Женя в порыве доверчивости прижалась к Вике и спросила тоже шепотом:
— Может,
— Вон ты чего — на заводе места не нашла… — безразлично брюзгливо протянула Вика, отпуская руку Жени. — А глянь, сколько народу у наших в саду!
На шести сотках своего участка Александр Николаевич пять лет назад посадил двенадцать яблонь, вишенки и сливы, завел крыжовник и небольшой малинник. Сначала он считал, что делает все это забавы ради, но со временем и сам он, и вся семья пристрастилась к любительскому садоводству, для каждого садочек стал удовольствием. Так и сейчас вся семья пришла сюда.
Анатолий в одной майке-безрукавке вскапывал землю; Марина выгребала прелые листья и мусор из-под кустов крыжовника, посаженных вдоль межи, она была в рабочем халате, пришла сюда прямо с завода; Варвара Константиновна, повязанная пуховым платком, сидела на лавочке рядом с хозяином соседнего участка Сергеем Соколовым; Алешка и Танечка развели маленький костер, и дымок путался сизой ниточкой в яблоневых ветвях.
Сам Александр Николаевич с жестяным ведром в руках осматривал голые деревца, отыскивая на них неопавшие листья, которые могли быть гнездами яйцекладок садовых вредителей; он первый заметил Женю и Вику.
— Пожаловали! — вскрикнул он, выходя им навстречу. — Потрудиться явились? Чуете, что этой осенью досыта яблоками угощу. — Он остановился против Жени. — Давно тебя не видел, дочка, — и добрая душа глянула из стариковских глаз на Женю. — Э! Да ты за зиму серая какая-то стала. Без воздуха живешь, красоту не бережешь.
— Ругайте, ругайте меня. — Женя втянула в себя запах дымка. — Как хорошо-то у вас. И вы все тут… Я же соскучилась по вас.
— Если бы не я, она весь вечер просидела бы в своей редакции, — топорща губы, сказала Вика. Она взяла из рук старика ведро и пошла к костру.
Женя обняла и поцеловала в щеку Варвару Константиновну; весело поздоровалась с Соколовым, словно обрадовалась и ему. Ей в самом деле сделалось очень хорошо, она оглядела участок, отыскивая глазами лопату или грабли.

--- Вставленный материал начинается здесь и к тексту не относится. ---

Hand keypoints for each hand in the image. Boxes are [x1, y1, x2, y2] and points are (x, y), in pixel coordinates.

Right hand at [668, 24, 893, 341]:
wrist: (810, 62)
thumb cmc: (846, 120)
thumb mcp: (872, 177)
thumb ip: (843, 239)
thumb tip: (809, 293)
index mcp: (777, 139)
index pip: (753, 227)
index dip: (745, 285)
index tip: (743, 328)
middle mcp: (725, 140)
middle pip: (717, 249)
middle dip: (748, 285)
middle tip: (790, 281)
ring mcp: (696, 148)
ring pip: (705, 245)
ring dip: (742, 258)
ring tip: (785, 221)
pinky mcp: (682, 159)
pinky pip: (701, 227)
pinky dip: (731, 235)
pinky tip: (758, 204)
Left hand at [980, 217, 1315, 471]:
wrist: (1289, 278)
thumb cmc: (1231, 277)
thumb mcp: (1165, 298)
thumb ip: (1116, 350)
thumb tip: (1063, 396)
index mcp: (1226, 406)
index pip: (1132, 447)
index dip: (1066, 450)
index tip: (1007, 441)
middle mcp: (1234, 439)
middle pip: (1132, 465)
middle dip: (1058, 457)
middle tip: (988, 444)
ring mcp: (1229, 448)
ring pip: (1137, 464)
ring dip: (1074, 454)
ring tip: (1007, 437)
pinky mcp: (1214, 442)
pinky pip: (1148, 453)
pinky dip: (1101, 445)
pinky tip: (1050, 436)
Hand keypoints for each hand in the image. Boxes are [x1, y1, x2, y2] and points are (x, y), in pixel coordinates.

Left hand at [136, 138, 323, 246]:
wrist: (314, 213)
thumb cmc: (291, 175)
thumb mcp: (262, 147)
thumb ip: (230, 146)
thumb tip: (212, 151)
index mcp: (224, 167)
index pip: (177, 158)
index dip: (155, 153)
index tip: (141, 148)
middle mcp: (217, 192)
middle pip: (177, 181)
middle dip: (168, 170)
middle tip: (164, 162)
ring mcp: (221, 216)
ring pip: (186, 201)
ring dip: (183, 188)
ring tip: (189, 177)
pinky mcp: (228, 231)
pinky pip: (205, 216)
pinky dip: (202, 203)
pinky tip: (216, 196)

Александр Николаевич, опускаясь на скамейку, потянул ее за руку:
— Посиди, подыши, газетчица.
Вика выбросила в костер сухие листья, уселась перед скамейкой на ведро, перевернув его вверх дном, и уставилась своими круглыми зелеными глазами на Сергея Соколова. И тот, как бы не выдержав этого откровенно допрашивающего взгляда, поднялся.
— Поработать и мне еще надо, — сказал он, потирая руки, словно стряхивая с них что-то, и пошел на свой участок. Он остановился было около Марины, что-то сказал ей, но Марина быстро отвернулась и еще усерднее погребла мусор к костру.
— А присватывается он к нашей Маринке, — удивленно проговорила Вика, провожая взглядом Соколова. — Ведь сватает?
— Сватает… — согласилась Варвара Константиновна с несвойственной ей растерянной улыбкой. — Сватает к себе в цех станочницей.
— Ход поначалу правильный, — рассудительно одобрила Вика.